◆ **Text excerpt**:
= Integer sorting =

Computational task of sorting whole numbers

In computer science, integer sorting is the algorithmic problem of sorting a collection of data values by integer keys. Algorithms designed for integer sorting may also often be applied to sorting problems in which the keys are floating point numbers, rational numbers, or text strings. The ability to perform integer arithmetic on the keys allows integer sorting algorithms to be faster than comparison sorting algorithms in many cases, depending on the details of which operations are allowed in the model of computing and how large the integers to be sorted are.

Integer sorting algorithms including pigeonhole sort, counting sort, and radix sort are widely used and practical. Other integer sorting algorithms with smaller worst-case time bounds are not believed to be practical for computer architectures with 64 or fewer bits per word. Many such algorithms are known, with performance depending on a combination of the number of items to be sorted, number of bits per key, and number of bits per word of the computer performing the sorting algorithm.

==General considerations==

===Models of computation===
Time bounds for integer sorting algorithms typically depend on three parameters: the number n of data values to be sorted, the magnitude K of the largest possible key to be sorted, and the number w of bits that can be represented in a single machine word of the computer on which the algorithm is to be performed. Typically, it is assumed that w ≥ log_{2}(max(n, K)); that is, that machine words are large enough to represent an index into the sequence of input data, and also large enough to represent a single key.

Page images and extracted text:
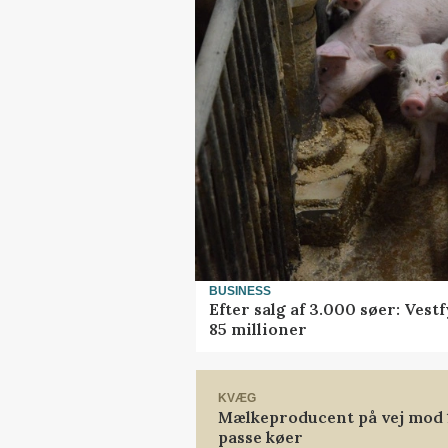
BUSINESS
Efter salg af 3.000 søer: Ves
85 millioner
KVÆG
Mælkeproducent på vej mod 14
passe køer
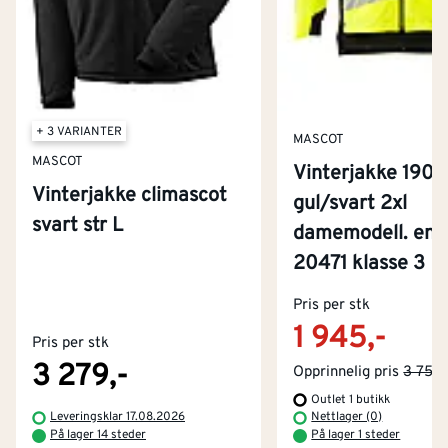
+ 3 VARIANTER
MASCOT
MASCOT
Vinterjakke 190
Vinterjakke climascot
gul/svart 2xl
svart str L
damemodell. eni
20471 klasse 3
Kontakt oss
Om Montér
Pris per stk
1 945,-
Pris per stk
Kjøpsbetingelser
Tjenester
Byggevarehus og åpningstider
3 279,-
Opprinnelig pris
3 759,
Outlet 1 butikk
Betaling
Montér Klubb
Leveringsklar 17.08.2026
Nettlager (0)
Prismatch
På lager 14 steder
På lager 1 steder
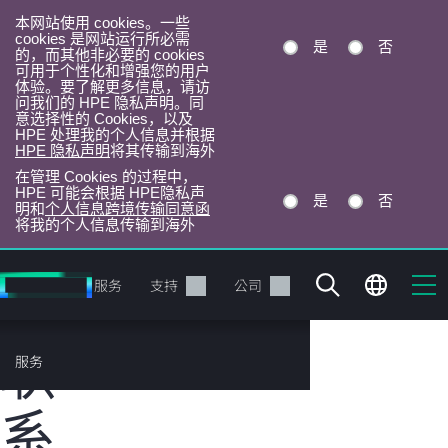
本网站使用 cookies。一些
cookies 是网站运行所必需
是
否
的，而其他非必要的 cookies
可用于个性化和增强您的用户
体验。要了解更多信息，请访
问我们的 HPE 隐私声明。同
意选择性的 Cookies，以及
HPE 处理我的个人信息并根据
HPE 隐私声明
将其传输到海外
在管理 Cookies 的过程中，
HPE 可能会根据 HPE隐私声
是
否
明和
个人信息跨境传输同意函
将我的个人信息传输到海外
跳
转
产品
服务
支持
公司
到
主
联
目
服务
录
系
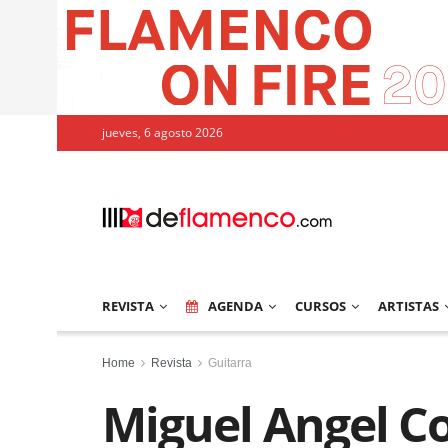
jueves, 6 agosto 2026
REVISTA
AGENDA
CURSOS
ARTISTAS
Home
Revista
Guitarra
Miguel Angel C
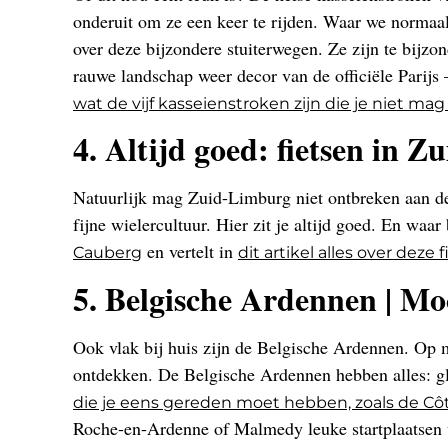
onderuit om ze een keer te rijden. Waar we normaa
over deze bijzondere stuiterwegen. Ze zijn te bijzond
rauwe landschap weer decor van de officiële Parijs 
wat de vijf kasseienstroken zijn die je niet ma
4. Altijd goed: fietsen in 
Natuurlijk mag Zuid-Limburg niet ontbreken aan dez
fijne wielercultuur. Hier zit je altijd goed. En waar
en vertelt in
Cauberg
dit artikel alles over deze
5. Belgische Ardennen | M
Ook vlak bij huis zijn de Belgische Ardennen. Op m
ontdekken. De Belgische Ardennen hebben alles: g
die je eens gereden moet hebben, zoals de Cô
Roche-en-Ardenne of Malmedy leuke startplaatsen v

◆ **Study questions**:
- a) Find every line in the records that contains the string "goed", and copy each of those lines.
- b) Write what comes next in the article on integer sorting, picking up after its last sentence.

◆ **Solved tasks**:
- a)
4. Altijd goed: fietsen in 
fijne wielercultuur. Hier zit je altijd goed. En waar

- b)
Integer sorting algorithms are usually designed to work in either the pointer machine or random access machine models of computing. The main difference between these two models is in how memory may be addressed. The random access machine allows any value that is stored in a register to be used as the address of memory read and write operations, with unit cost per operation. This ability allows certain complex operations on data to be implemented quickly using table lookups. In contrast, in the pointer machine model, read and write operations use addresses stored in pointers, and it is not allowed to perform arithmetic operations on these pointers. In both models, data values may be added, and bitwise Boolean operations and binary shift operations may typically also be performed on them, in unit time per operation. Different integer sorting algorithms make different assumptions, however, about whether integer multiplication is also allowed as a unit-time operation. Other more specialized models of computation such as the parallel random access machine have also been considered.

Andersson, Miltersen & Thorup (1999) showed that in some cases the multiplications or table lookups required by some integer sorting algorithms could be replaced by customized operations that would be more easily implemented in hardware but that are not typically available on general-purpose computers. Thorup (2003) improved on this by showing how to replace these special operations by the bit field manipulation instructions already available on Pentium processors.

In external memory models of computing, no known integer sorting algorithm is faster than comparison sorting. Researchers have shown that, in these models, restricted classes of algorithms that are limited in how they manipulate their keys cannot be faster than comparison sorting, and that an integer sorting algorithm that is faster than comparison sorting would imply the falsity of a standard conjecture in network coding.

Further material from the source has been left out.